Shoprite Holdings Ltd., South Africa’s largest retailer by market value, said it plans to open logistics centers in Angola and Nigeria to reduce the effects of road and port congestion as it expands across Africa.
Sales at Shoprite’s 156 stores outside its home country rose 20 percent in the fiscal year through June, showing that “the principle of distribution centers outside South Africa is a must,” Chief Executive Officer Whitey Basson said in a presentation in Johannesburg.

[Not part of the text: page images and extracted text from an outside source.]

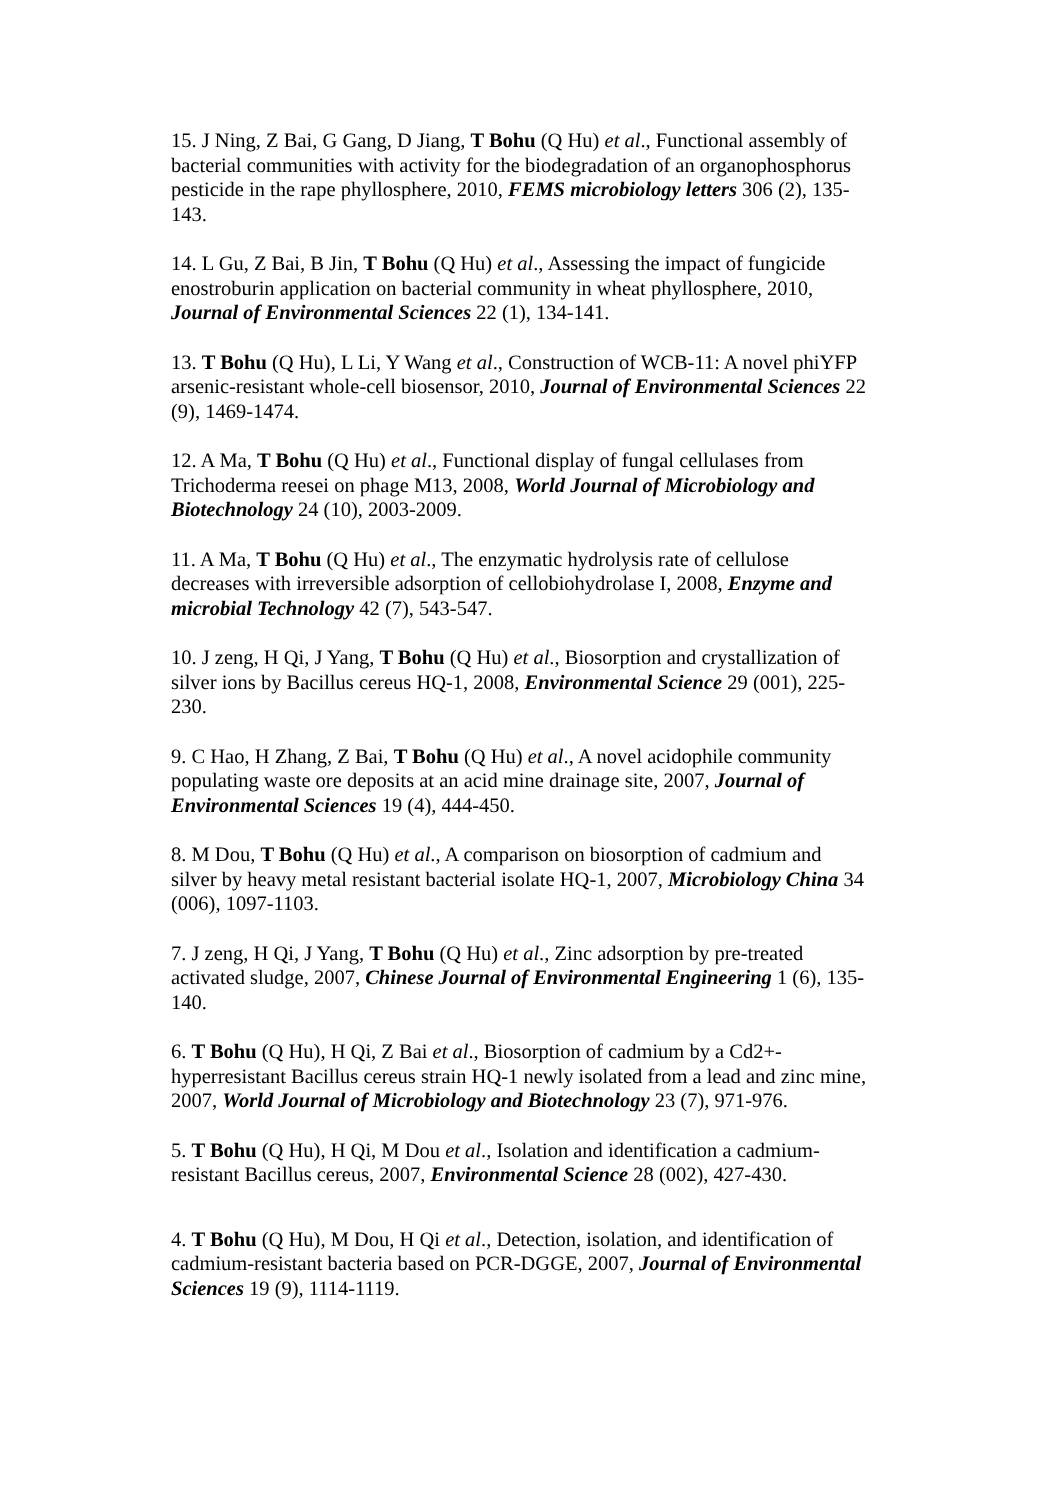15. J Ning, Z Bai, G Gang, D Jiang, T Bohu (Q Hu) et al., Functional assembly of bacterial communities with activity for the biodegradation of an organophosphorus pesticide in the rape phyllosphere, 2010, FEMS microbiology letters 306 (2), 135-143.
14. L Gu, Z Bai, B Jin, T Bohu (Q Hu) et al., Assessing the impact of fungicide enostroburin application on bacterial community in wheat phyllosphere, 2010, Journal of Environmental Sciences 22 (1), 134-141.
13. T Bohu (Q Hu), L Li, Y Wang et al., Construction of WCB-11: A novel phiYFP arsenic-resistant whole-cell biosensor, 2010, Journal of Environmental Sciences 22 (9), 1469-1474.
12. A Ma, T Bohu (Q Hu) et al., Functional display of fungal cellulases from Trichoderma reesei on phage M13, 2008, World Journal of Microbiology and Biotechnology 24 (10), 2003-2009.
11. A Ma, T Bohu (Q Hu) et al., The enzymatic hydrolysis rate of cellulose decreases with irreversible adsorption of cellobiohydrolase I, 2008, Enzyme and microbial Technology 42 (7), 543-547.
10. J zeng, H Qi, J Yang, T Bohu (Q Hu) et al., Biosorption and crystallization of silver ions by Bacillus cereus HQ-1, 2008, Environmental Science 29 (001), 225-230.
9. C Hao, H Zhang, Z Bai, T Bohu (Q Hu) et al., A novel acidophile community populating waste ore deposits at an acid mine drainage site, 2007, Journal of Environmental Sciences 19 (4), 444-450.
8. M Dou, T Bohu (Q Hu) et al., A comparison on biosorption of cadmium and silver by heavy metal resistant bacterial isolate HQ-1, 2007, Microbiology China 34 (006), 1097-1103.
7. J zeng, H Qi, J Yang, T Bohu (Q Hu) et al., Zinc adsorption by pre-treated activated sludge, 2007, Chinese Journal of Environmental Engineering 1 (6), 135-140.
6. T Bohu (Q Hu), H Qi, Z Bai et al., Biosorption of cadmium by a Cd2+-hyperresistant Bacillus cereus strain HQ-1 newly isolated from a lead and zinc mine, 2007, World Journal of Microbiology and Biotechnology 23 (7), 971-976.
5. T Bohu (Q Hu), H Qi, M Dou et al., Isolation and identification a cadmium-resistant Bacillus cereus, 2007, Environmental Science 28 (002), 427-430.
4. T Bohu (Q Hu), M Dou, H Qi et al., Detection, isolation, and identification of cadmium-resistant bacteria based on PCR-DGGE, 2007, Journal of Environmental Sciences 19 (9), 1114-1119.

Warehouses in Luanda, Angola, will be ready before the Christmas holiday in December, and Shoprite will set up a “big distribution center” in Lagos, Nigeria, as soon as it finds a site, Basson said. The Cape Town-based company may take its first steps outside Africa in the event of a “good offer” in India, Brazil or eastern Europe, he said, without elaborating.
Shoprite and local competitors such as Mr Price Group Ltd. and Truworths International Holdings Ltd. are adding stores across Africa as oil and metal production boosts wealth in the world’s poorest continent. The region’s swelling middle class may boost household spending 63 percent to $1.4 trillion by 2020, according to a report two years ago by New York-based consulting company McKinsey & Co.
More than 78 percent of Shoprite’s sales still come from South African supermarkets, the retailer said in a statement today. At the same time, the “accent on growth in terms of store numbers was particularly strong” outside the country, it said. The retailer opened 21 supermarkets in Africa excluding its home nation in the year through June. Of the company’s top 10 outlets, three are outside South Africa, Basson said.
Store openings this year included outlets in Kinshasa, Democratic Republic of Congo, Shoprite’s first in the country, and in Abuja, Nigeria. The company is looking to add two stores in Abuja, Basson said.